[START OF PASSAGE GIVEN]

Video Analysis

https://docs.opencv.org/4.5.0/da/dd0/tutorial_table_of_content_video.html (opens in a new tab)

Background Substraction (BS)

• Goal is generating a foreground mask (a binary image containing the pixels belonging to moving objects in the scene) by using static cameras.
• BS calculates the foreground mask performing a subtraction between the current frame and a background model, containing the static part of the scene

• Back ground modeling is made of 2 steps:
  1. Background initialization
  2. Back ground update, to adapt to possible changes
• But in most of the cases, you may not have a image without people or cars to init, so we need to extract the background from whatever images we have.

[END OF PASSAGE GIVEN]

§ CHALLENGE 1
Please extract every line of the entries that contains the string "cover".
The entries come from a source unrelated to the background subtraction notes.

[START OF MATERIAL FOR THE TASK]

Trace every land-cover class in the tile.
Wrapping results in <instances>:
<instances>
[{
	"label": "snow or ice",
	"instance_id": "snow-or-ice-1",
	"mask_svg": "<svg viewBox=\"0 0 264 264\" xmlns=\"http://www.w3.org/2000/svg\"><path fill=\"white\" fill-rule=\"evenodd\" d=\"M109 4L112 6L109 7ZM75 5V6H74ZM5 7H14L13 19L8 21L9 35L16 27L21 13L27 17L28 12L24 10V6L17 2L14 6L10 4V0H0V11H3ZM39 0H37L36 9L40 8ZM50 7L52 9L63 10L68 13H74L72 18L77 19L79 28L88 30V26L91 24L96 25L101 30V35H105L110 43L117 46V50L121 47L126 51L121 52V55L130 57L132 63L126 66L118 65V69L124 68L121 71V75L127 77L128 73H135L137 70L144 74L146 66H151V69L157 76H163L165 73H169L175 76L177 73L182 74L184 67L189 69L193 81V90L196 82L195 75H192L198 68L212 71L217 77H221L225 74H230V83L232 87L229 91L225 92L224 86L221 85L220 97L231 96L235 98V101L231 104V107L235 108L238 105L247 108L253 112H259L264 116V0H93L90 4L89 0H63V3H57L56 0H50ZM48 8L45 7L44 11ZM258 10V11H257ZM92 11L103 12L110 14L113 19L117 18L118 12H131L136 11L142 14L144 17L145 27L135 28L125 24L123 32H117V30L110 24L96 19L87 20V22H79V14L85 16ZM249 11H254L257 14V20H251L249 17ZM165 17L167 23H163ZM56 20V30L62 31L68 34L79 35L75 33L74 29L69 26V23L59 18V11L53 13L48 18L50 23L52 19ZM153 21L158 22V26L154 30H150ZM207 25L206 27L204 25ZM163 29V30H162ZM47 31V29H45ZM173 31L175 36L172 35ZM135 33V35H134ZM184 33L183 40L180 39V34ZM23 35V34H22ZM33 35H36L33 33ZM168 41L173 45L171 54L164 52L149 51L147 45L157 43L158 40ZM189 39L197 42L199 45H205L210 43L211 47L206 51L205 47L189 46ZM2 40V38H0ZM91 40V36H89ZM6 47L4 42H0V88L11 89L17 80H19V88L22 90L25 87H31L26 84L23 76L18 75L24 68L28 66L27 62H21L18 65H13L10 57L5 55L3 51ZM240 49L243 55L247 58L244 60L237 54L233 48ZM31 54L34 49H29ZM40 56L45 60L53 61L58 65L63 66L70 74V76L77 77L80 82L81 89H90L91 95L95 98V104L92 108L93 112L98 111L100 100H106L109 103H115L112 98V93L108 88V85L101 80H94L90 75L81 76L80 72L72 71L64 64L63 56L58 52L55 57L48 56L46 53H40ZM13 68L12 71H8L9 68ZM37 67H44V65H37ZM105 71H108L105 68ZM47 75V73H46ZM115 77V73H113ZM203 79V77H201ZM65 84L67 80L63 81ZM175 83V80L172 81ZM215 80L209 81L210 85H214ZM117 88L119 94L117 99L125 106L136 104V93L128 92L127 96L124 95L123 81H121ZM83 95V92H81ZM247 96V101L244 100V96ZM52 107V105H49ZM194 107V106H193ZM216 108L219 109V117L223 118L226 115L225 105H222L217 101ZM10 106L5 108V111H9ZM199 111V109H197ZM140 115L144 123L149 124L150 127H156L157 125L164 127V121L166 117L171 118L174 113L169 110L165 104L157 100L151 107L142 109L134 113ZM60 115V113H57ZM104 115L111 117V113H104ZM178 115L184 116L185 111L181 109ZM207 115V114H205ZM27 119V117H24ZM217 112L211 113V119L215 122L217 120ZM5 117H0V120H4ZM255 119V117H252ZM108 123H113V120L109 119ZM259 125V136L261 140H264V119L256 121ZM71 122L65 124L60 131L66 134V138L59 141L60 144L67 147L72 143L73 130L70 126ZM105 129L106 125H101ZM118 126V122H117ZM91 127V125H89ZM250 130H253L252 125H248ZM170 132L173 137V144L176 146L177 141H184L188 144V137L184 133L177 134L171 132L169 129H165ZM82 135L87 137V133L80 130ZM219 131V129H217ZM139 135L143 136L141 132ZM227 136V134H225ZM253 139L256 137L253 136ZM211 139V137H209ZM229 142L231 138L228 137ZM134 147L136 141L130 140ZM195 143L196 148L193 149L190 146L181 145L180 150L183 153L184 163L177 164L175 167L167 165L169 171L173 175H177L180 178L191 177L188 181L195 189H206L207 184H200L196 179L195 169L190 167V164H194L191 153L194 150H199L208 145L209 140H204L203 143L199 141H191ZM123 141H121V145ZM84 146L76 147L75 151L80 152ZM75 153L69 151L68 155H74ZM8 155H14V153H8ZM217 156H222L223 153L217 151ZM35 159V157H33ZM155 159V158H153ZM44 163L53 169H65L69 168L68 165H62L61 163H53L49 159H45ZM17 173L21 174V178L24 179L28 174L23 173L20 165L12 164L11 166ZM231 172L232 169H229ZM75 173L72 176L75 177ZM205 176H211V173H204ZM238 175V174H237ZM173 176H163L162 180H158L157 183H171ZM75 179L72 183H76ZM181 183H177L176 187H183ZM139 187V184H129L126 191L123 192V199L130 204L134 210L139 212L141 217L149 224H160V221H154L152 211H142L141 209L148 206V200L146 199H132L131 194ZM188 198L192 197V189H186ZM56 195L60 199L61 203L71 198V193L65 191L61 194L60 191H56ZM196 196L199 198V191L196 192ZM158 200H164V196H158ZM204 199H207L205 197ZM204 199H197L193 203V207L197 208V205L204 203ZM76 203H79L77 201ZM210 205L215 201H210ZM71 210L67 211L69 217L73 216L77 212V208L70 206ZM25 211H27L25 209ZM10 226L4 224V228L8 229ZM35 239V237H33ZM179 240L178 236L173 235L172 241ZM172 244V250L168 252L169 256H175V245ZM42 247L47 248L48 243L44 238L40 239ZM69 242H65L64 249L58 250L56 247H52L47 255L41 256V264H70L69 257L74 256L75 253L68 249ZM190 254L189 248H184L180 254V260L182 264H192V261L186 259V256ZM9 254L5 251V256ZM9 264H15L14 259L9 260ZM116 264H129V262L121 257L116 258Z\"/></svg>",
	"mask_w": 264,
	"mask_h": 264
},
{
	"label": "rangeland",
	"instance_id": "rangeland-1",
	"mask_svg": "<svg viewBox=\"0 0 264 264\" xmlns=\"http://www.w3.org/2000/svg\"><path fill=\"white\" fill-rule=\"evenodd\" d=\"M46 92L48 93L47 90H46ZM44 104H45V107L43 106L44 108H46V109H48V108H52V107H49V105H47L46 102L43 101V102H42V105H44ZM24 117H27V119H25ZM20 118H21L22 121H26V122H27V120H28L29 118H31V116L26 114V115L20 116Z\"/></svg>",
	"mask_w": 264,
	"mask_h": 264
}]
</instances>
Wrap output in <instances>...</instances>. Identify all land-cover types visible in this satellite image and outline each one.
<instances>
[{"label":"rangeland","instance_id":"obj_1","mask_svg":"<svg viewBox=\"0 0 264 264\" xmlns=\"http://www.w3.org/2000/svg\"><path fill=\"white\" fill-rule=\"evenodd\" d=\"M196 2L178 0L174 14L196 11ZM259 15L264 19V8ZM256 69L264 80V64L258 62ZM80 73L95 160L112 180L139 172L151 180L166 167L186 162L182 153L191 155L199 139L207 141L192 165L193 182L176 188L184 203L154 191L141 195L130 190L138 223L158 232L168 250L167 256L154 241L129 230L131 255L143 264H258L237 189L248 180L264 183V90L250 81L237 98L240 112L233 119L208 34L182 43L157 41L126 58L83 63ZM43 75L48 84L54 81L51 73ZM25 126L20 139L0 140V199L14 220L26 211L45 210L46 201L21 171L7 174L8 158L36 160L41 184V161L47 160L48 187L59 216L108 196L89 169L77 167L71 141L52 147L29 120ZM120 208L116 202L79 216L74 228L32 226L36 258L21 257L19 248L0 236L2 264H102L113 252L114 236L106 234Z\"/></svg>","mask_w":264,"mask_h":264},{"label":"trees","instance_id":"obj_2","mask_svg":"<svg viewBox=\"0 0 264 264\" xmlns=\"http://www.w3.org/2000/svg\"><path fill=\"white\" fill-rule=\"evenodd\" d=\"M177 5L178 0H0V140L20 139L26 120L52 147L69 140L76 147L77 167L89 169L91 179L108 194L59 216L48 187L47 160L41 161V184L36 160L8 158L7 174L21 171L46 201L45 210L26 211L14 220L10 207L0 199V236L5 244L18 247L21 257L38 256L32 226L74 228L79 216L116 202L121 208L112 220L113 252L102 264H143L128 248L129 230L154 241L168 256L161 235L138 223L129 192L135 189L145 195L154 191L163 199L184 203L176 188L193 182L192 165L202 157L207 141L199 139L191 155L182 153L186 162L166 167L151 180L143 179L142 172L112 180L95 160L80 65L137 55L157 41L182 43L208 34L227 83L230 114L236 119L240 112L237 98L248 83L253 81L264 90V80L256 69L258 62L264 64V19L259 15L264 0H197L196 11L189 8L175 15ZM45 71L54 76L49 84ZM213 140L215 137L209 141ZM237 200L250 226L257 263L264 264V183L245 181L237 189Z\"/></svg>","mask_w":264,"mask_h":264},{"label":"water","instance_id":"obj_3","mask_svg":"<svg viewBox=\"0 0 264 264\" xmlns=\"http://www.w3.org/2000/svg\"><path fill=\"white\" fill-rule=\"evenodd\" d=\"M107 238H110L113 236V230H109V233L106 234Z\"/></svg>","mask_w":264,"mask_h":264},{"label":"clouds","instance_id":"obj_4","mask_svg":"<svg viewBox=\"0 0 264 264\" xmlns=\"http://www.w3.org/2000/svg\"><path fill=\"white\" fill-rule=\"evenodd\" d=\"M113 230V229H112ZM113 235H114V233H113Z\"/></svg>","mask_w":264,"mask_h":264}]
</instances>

[END OF MATERIAL FOR THE TASK]

§ CHALLENGE 2
List each bulleted statement in the background subtraction notes, one per line, without the bullet mark or any numbered sub-steps.

§ COMPLETE OUTPUT 1
Trace every land-cover class in the tile.
Wrap output in <instances>...</instances>. Identify all land-cover types visible in this satellite image and outline each one.

§ COMPLETE OUTPUT 2
Goal is generating a foreground mask (a binary image containing the pixels belonging to moving objects in the scene) by using static cameras.
BS calculates the foreground mask performing a subtraction between the current frame and a background model, containing the static part of the scene
Back ground modeling is made of 2 steps:
But in most of the cases, you may not have a image without people or cars to init, so we need to extract the background from whatever images we have.